### [WHAT YOU ARE ASKED TO DO]
Format the text of every block of data below as a JSON list of strings, with one string for each line and blank lines left out.

### [STORED DATA]
|---|

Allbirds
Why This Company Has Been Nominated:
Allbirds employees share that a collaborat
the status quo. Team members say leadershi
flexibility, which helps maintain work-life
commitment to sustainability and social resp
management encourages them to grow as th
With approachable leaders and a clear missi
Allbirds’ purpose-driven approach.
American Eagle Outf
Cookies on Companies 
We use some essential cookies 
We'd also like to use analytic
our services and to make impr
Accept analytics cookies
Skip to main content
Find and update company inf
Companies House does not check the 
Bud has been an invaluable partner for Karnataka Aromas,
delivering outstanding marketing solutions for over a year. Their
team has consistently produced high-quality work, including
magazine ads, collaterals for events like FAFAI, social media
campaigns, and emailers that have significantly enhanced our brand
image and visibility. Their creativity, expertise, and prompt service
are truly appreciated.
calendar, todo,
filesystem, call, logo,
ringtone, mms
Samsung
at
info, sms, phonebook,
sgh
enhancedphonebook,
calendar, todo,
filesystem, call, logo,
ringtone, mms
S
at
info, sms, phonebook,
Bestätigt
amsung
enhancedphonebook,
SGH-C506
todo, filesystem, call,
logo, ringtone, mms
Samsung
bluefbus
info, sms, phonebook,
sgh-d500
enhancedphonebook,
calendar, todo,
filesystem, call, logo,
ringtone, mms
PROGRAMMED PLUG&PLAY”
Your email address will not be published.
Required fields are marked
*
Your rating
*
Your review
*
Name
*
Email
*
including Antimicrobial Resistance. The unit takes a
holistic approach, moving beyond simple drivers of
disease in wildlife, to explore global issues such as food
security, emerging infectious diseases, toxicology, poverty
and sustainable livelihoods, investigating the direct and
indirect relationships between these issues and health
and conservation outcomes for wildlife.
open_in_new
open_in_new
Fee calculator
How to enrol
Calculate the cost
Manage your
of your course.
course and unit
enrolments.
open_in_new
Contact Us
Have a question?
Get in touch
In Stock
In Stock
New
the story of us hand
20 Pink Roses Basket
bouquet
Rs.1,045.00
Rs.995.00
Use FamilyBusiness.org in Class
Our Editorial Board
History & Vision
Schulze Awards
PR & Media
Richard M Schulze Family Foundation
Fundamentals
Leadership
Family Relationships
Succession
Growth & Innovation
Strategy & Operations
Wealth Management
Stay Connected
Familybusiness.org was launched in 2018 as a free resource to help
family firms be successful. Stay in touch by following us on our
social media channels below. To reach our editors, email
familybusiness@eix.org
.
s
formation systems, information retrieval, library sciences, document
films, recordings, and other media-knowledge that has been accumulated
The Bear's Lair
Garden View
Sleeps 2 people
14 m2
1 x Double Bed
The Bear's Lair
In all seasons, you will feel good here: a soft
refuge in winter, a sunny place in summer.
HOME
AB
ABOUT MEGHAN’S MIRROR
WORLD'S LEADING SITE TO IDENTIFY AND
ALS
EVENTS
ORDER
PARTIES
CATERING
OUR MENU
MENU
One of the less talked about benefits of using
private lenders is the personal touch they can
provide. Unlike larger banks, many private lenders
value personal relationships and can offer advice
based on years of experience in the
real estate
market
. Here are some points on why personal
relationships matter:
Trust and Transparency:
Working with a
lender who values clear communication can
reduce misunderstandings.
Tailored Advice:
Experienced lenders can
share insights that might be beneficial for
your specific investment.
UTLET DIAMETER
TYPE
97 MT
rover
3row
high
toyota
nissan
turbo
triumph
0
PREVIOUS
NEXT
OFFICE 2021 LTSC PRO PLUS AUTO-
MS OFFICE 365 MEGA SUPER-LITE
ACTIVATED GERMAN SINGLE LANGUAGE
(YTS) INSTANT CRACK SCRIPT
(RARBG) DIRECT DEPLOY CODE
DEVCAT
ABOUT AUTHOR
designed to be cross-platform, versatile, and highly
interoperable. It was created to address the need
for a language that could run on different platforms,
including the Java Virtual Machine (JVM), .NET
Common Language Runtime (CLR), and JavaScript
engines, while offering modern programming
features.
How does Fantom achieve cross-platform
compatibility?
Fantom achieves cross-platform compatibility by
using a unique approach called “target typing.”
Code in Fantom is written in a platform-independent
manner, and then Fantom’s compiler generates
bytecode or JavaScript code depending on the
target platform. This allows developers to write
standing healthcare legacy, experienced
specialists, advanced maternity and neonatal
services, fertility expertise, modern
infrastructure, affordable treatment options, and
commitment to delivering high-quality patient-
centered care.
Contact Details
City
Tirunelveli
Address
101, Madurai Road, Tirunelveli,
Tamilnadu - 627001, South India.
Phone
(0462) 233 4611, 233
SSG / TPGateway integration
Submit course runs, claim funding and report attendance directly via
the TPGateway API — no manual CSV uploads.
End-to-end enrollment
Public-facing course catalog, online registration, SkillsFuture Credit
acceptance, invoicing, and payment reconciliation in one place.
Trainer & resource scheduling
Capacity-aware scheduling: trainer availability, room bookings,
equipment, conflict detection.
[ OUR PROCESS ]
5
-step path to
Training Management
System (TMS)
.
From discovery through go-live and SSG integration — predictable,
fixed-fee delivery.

|---|

### [SOLUTION FOR THIS TASK]
[
  "Allbirds",
  "Why This Company Has Been Nominated:",
  "Allbirds employees share that a collaborat",
  "the status quo. Team members say leadershi",
  "flexibility, which helps maintain work-life",
  "commitment to sustainability and social resp",
  "management encourages them to grow as th",
  "With approachable leaders and a clear missi",
  "Allbirds’ purpose-driven approach.",
  "American Eagle Outf",
  "Cookies on Companies ",
  "We use some essential cookies ",
  "We'd also like to use analytic",
  "our services and to make impr",
  "Accept analytics cookies",
  "Skip to main content",
  "Find and update company inf",
  "Companies House does not check the ",
  "Bud has been an invaluable partner for Karnataka Aromas,",
  "delivering outstanding marketing solutions for over a year. Their",
  "team has consistently produced high-quality work, including",
  "magazine ads, collaterals for events like FAFAI, social media",
  "campaigns, and emailers that have significantly enhanced our brand",
  "image and visibility. Their creativity, expertise, and prompt service",
  "are truly appreciated.",
  "calendar, todo,",
  "filesystem, call, logo,",
  "ringtone, mms",
  "Samsung",
  "at",
  "info, sms, phonebook,",
  "sgh",
  "enhancedphonebook,",
  "calendar, todo,",
  "filesystem, call, logo,",
  "ringtone, mms",
  "S",
  "at",
  "info, sms, phonebook,",
  "Bestätigt",
  "amsung",
  "enhancedphonebook,",
  "SGH-C506",
  "todo, filesystem, call,",
  "logo, ringtone, mms",
  "Samsung",
  "bluefbus",
  "info, sms, phonebook,",
  "sgh-d500",
  "enhancedphonebook,",
  "calendar, todo,",
  "filesystem, call, logo,",
  "ringtone, mms",
  "PROGRAMMED PLUG&PLAY”",
  "Your email address will not be published.",
  "Required fields are marked",
  "*",
  "Your rating",
  "*",
  "Your review",
  "*",
  "Name",
  "*",
  "Email",
  "*",
  "including Antimicrobial Resistance. The unit takes a",
  "holistic approach, moving beyond simple drivers of",
  "disease in wildlife, to explore global issues such as food",
  "security, emerging infectious diseases, toxicology, poverty",
  "and sustainable livelihoods, investigating the direct and",
  "indirect relationships between these issues and health",
  "and conservation outcomes for wildlife.",
  "open_in_new",
  "open_in_new",
  "Fee calculator",
  "How to enrol",
  "Calculate the cost",
  "Manage your",
  "of your course.",
  "course and unit",
  "enrolments.",
  "open_in_new",
  "Contact Us",
  "Have a question?",
  "Get in touch",
  "In Stock",
  "In Stock",
  "New",
  "the story of us hand",
  "20 Pink Roses Basket",
  "bouquet",
  "Rs.1,045.00",
  "Rs.995.00",
  "Use FamilyBusiness.org in Class",
  "Our Editorial Board",
  "History & Vision",
  "Schulze Awards",
  "PR & Media",
  "Richard M Schulze Family Foundation",
  "Fundamentals",
  "Leadership",
  "Family Relationships",
  "Succession",
  "Growth & Innovation",
  "Strategy & Operations",
  "Wealth Management",
  "Stay Connected",
  "Familybusiness.org was launched in 2018 as a free resource to help",
  "family firms be successful. Stay in touch by following us on our",
  "social media channels below. To reach our editors, email",
  "familybusiness@eix.org",
  ".",
  "s",
  "formation systems, information retrieval, library sciences, document",
  "films, recordings, and other media-knowledge that has been accumulated",
  "The Bear's Lair",
  "Garden View",
  "Sleeps 2 people",
  "14 m2",
  "1 x Double Bed",
  "The Bear's Lair",
  "In all seasons, you will feel good here: a soft",
  "refuge in winter, a sunny place in summer.",
  "HOME",
  "AB",
  "ABOUT MEGHAN’S MIRROR",
  "WORLD'S LEADING SITE TO IDENTIFY AND",
  "ALS",
  "EVENTS",
  "ORDER",
  "PARTIES",
  "CATERING",
  "OUR MENU",
  "MENU",
  "One of the less talked about benefits of using",
  "private lenders is the personal touch they can",
  "provide. Unlike larger banks, many private lenders",
  "value personal relationships and can offer advice",
  "based on years of experience in the",
  "real estate",
  "market",
  ". Here are some points on why personal",
  "relationships matter:",
  "Trust and Transparency:",
  "Working with a",
  "lender who values clear communication can",
  "reduce misunderstandings.",
  "Tailored Advice:",
  "Experienced lenders can",
  "share insights that might be beneficial for",
  "your specific investment.",
  "UTLET DIAMETER",
  "TYPE",
  "97 MT",
  "rover",
  "3row",
  "high",
  "toyota",
  "nissan",
  "turbo",
  "triumph",
  "0",
  "PREVIOUS",
  "NEXT",
  "OFFICE 2021 LTSC PRO PLUS AUTO-",
  "MS OFFICE 365 MEGA SUPER-LITE",
  "ACTIVATED GERMAN SINGLE LANGUAGE",
  "(YTS) INSTANT CRACK SCRIPT",
  "(RARBG) DIRECT DEPLOY CODE",
  "DEVCAT",
  "ABOUT AUTHOR",
  "designed to be cross-platform, versatile, and highly",
  "interoperable. It was created to address the need",
  "for a language that could run on different platforms,",
  "including the Java Virtual Machine (JVM), .NET",
  "Common Language Runtime (CLR), and JavaScript",
  "engines, while offering modern programming",
  "features.",
  "How does Fantom achieve cross-platform",
  "compatibility?",
  "Fantom achieves cross-platform compatibility by",
  "using a unique approach called “target typing.”",
  "Code in Fantom is written in a platform-independent",
  "manner, and then Fantom’s compiler generates",
  "bytecode or JavaScript code depending on the",
  "target platform. This allows developers to write",
  "standing healthcare legacy, experienced",
  "specialists, advanced maternity and neonatal",
  "services, fertility expertise, modern",
  "infrastructure, affordable treatment options, and",
  "commitment to delivering high-quality patient-",
  "centered care.",
  "Contact Details",
  "City",
  "Tirunelveli",
  "Address",
  "101, Madurai Road, Tirunelveli,",
  "Tamilnadu - 627001, South India.",
  "Phone",
  "(0462) 233 4611, 233",
  "SSG / TPGateway integration",
  "Submit course runs, claim funding and report attendance directly via",
  "the TPGateway API — no manual CSV uploads.",
  "End-to-end enrollment",
  "Public-facing course catalog, online registration, SkillsFuture Credit",
  "acceptance, invoicing, and payment reconciliation in one place.",
  "Trainer & resource scheduling",
  "Capacity-aware scheduling: trainer availability, room bookings,",
  "equipment, conflict detection.",
  "[ OUR PROCESS ]",
  "5",
  "-step path to",
  "Training Management",
  "System (TMS)",
  ".",
  "From discovery through go-live and SSG integration — predictable,",
  "fixed-fee delivery."
]